Solution Explanation: Widest Pair of Indices With Equal Range Sum

This problem asks to find the widest pair of indices (i, j) in two binary arrays nums1 and nums2 such that the sum of elements in nums1 from index i to j is equal to the sum of elements in nums2 from index i to j. The "widest" pair is the one with the largest distance (j - i + 1).

The most efficient approach uses prefix sums and a hash table. Here's a breakdown:

1. Prefix Sum Difference Array:

Instead of calculating the range sums for nums1 and nums2 separately for each pair (i, j), we create a new array diff where diff[i] = nums1[i] - nums2[i]. Now, the condition "sum of elements in nums1 from i to j equals sum of elements in nums2 from i to j" translates to:

sum(diff[i...j]) == 0

This simplifies the problem to finding the longest subarray in diff with a sum of 0.

2. Hash Table for Prefix Sums:

We use a hash table (dictionary in Python) to store the prefix sums of diff. The keys are the prefix sums, and the values are the indices where those prefix sums first occur.

We initialize the hash table with prefixSum = 0 at index -1. This handles the case where the entire array from the start has a sum of 0.

We iterate through diff:

  • For each element diff[i], we update the current prefixSum: prefixSum += diff[i].
  • We check if this prefixSum already exists in the hash table. If it does, it means there's a subarray between the previous occurrence of prefixSum and the current index i that sums to 0. We update the maxDistance accordingly.
  • If prefixSum is not in the hash table, we add it with its current index i.

3. Time and Space Complexity:

  • Time Complexity: O(n), where n is the length of the input arrays. We iterate through the arrays once.
  • Space Complexity: O(n) in the worst case, to store the prefix sums in the hash table. If all prefix sums are unique, the hash table will grow linearly with the input size.

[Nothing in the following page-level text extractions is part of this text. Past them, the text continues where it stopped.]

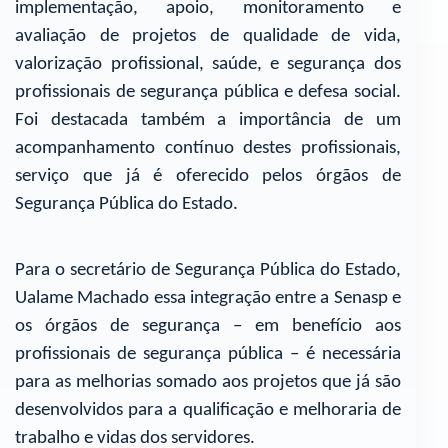
implementação, apoio, monitoramento e
avaliação de projetos de qualidade de vida,
valorização profissional, saúde, e segurança dos
profissionais de segurança pública e defesa social.
Foi destacada também a importância de um
acompanhamento contínuo destes profissionais,
serviço que já é oferecido pelos órgãos de
Segurança Pública do Estado.
Para o secretário de Segurança Pública do Estado,
Ualame Machado essa integração entre a Senasp e
os órgãos de segurança – em benefício aos
profissionais de segurança pública – é necessária
para as melhorias somado aos projetos que já são
desenvolvidos para a qualificação e melhoraria de
trabalho e vidas dos servidores.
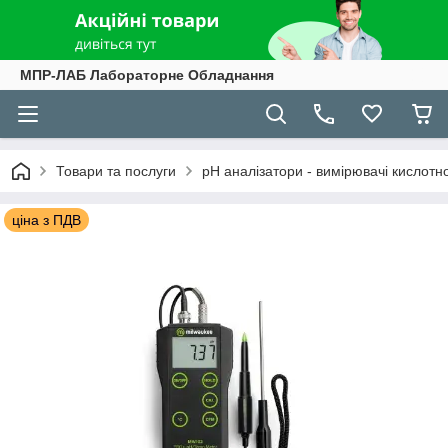
МПР-ЛАБ Лабораторне Обладнання
Товари та послуги
рН аналізатори - вимірювачі кислотно
ціна з ПДВ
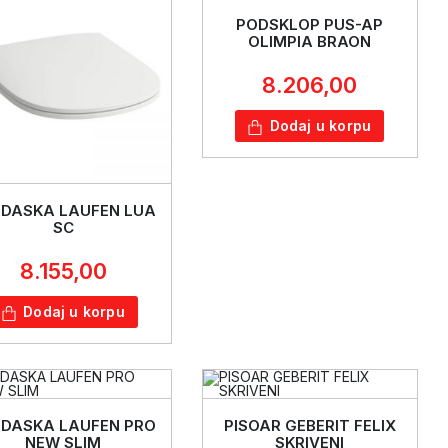
PODSKLOP PUS-AP
OLIMPIA BRAON
8.206,00
Dodaj u korpu
 DASKA LAUFEN LUA
SC
8.155,00
Dodaj u korpu
 DASKA LAUFEN PRO
PISOAR GEBERIT FELIX
NEW SLIM
SKRIVENI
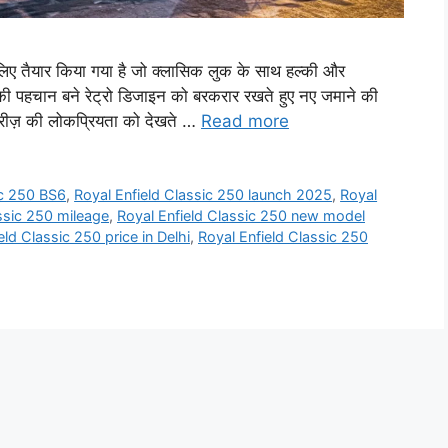
ए तैयार किया गया है जो क्लासिक लुक के साथ हल्की और
 पहचान बने रेट्रो डिजाइन को बरकरार रखते हुए नए जमाने की
ीरीज़ की लोकप्रियता को देखते …
Read more
ic 250 BS6
,
Royal Enfield Classic 250 launch 2025
,
Royal
ssic 250 mileage
,
Royal Enfield Classic 250 new model
eld Classic 250 price in Delhi
,
Royal Enfield Classic 250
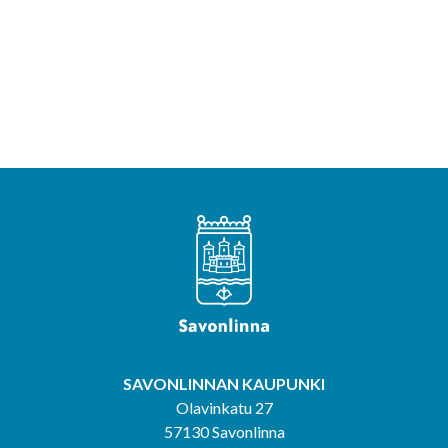
SAVONLINNAN KAUPUNKI
Olavinkatu 27
57130 Savonlinna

Code Implementation (Python):

def widestPairOfIndices(nums1, nums2):
    diff = [a - b for a, b in zip(nums1, nums2)]
    prefix_sums = {0: -1}  # Initialize with prefix sum 0 at index -1
    max_distance = 0
    current_sum = 0
    for i, num in enumerate(diff):
        current_sum += num
        if current_sum in prefix_sums:
            distance = i - prefix_sums[current_sum]
            max_distance = max(max_distance, distance)
        else:
            prefix_sums[current_sum] = i
    return max_distance
 

This Python code directly implements the algorithm described above. Other languages (Java, C++, Go, etc.) would follow a similar structure, using their respective hash table implementations (HashMap, unordered_map, map). The core logic remains the same.